** Opening Available data block **

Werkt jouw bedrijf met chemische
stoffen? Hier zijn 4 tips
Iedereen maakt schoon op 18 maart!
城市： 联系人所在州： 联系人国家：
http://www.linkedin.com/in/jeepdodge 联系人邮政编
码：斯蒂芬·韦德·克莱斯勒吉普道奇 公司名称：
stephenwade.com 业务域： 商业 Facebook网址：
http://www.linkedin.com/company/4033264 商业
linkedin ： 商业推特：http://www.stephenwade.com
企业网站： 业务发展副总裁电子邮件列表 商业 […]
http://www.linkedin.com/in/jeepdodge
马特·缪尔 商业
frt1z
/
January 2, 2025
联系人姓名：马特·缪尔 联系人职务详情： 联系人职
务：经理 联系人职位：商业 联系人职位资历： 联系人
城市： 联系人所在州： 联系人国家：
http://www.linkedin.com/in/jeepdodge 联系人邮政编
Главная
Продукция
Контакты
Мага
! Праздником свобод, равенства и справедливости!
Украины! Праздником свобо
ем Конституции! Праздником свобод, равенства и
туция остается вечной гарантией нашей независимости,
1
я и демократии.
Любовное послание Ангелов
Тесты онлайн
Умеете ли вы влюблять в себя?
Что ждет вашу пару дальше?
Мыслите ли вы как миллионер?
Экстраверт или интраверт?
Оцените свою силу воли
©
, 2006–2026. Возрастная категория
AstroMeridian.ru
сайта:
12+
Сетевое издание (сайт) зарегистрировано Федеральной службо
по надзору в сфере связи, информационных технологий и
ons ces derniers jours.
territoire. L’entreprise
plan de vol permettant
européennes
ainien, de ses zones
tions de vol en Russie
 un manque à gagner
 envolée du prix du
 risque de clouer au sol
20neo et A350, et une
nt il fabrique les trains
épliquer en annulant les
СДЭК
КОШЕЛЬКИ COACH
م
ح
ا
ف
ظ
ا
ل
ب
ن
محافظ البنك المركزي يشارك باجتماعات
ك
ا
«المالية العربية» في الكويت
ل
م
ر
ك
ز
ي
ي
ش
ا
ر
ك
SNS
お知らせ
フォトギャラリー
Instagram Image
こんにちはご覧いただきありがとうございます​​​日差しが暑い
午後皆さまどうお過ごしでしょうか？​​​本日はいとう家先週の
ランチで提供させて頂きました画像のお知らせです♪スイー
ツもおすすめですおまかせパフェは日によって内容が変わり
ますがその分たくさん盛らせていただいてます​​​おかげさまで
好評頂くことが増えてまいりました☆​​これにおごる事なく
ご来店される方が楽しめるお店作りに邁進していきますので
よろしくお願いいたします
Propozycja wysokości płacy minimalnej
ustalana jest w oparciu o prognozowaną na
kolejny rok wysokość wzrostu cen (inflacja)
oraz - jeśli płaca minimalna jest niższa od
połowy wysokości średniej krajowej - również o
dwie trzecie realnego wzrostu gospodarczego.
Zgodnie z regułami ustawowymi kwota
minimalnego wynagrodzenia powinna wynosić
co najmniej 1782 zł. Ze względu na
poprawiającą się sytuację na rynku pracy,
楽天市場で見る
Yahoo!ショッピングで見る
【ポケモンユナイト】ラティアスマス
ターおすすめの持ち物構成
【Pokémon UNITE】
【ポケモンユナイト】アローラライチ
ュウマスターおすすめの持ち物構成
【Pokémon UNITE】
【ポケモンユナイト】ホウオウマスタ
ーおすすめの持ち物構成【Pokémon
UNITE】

** Closing Available data block **

Task item. Write out exactly the lines starting with the one that holds "ご来店される方が楽しめるお店作りに邁進していきますので" and running through the last line above.

Output for this exercise.
ご来店される方が楽しめるお店作りに邁進していきますので
よろしくお願いいたします
Propozycja wysokości płacy minimalnej
ustalana jest w oparciu o prognozowaną na
kolejny rok wysokość wzrostu cen (inflacja)
oraz - jeśli płaca minimalna jest niższa od
połowy wysokości średniej krajowej - również o
dwie trzecie realnego wzrostu gospodarczego.
Zgodnie z regułami ustawowymi kwota
minimalnego wynagrodzenia powinna wynosić
co najmniej 1782 zł. Ze względu na
poprawiającą się sytuację na rynku pracy,
楽天市場で見る
Yahoo!ショッピングで見る
【ポケモンユナイト】ラティアスマス
ターおすすめの持ち物構成
【Pokémon UNITE】
【ポケモンユナイト】アローラライチ
ュウマスターおすすめの持ち物構成
【Pokémon UNITE】
【ポケモンユナイト】ホウオウマスタ
ーおすすめの持ち物構成【Pokémon
UNITE】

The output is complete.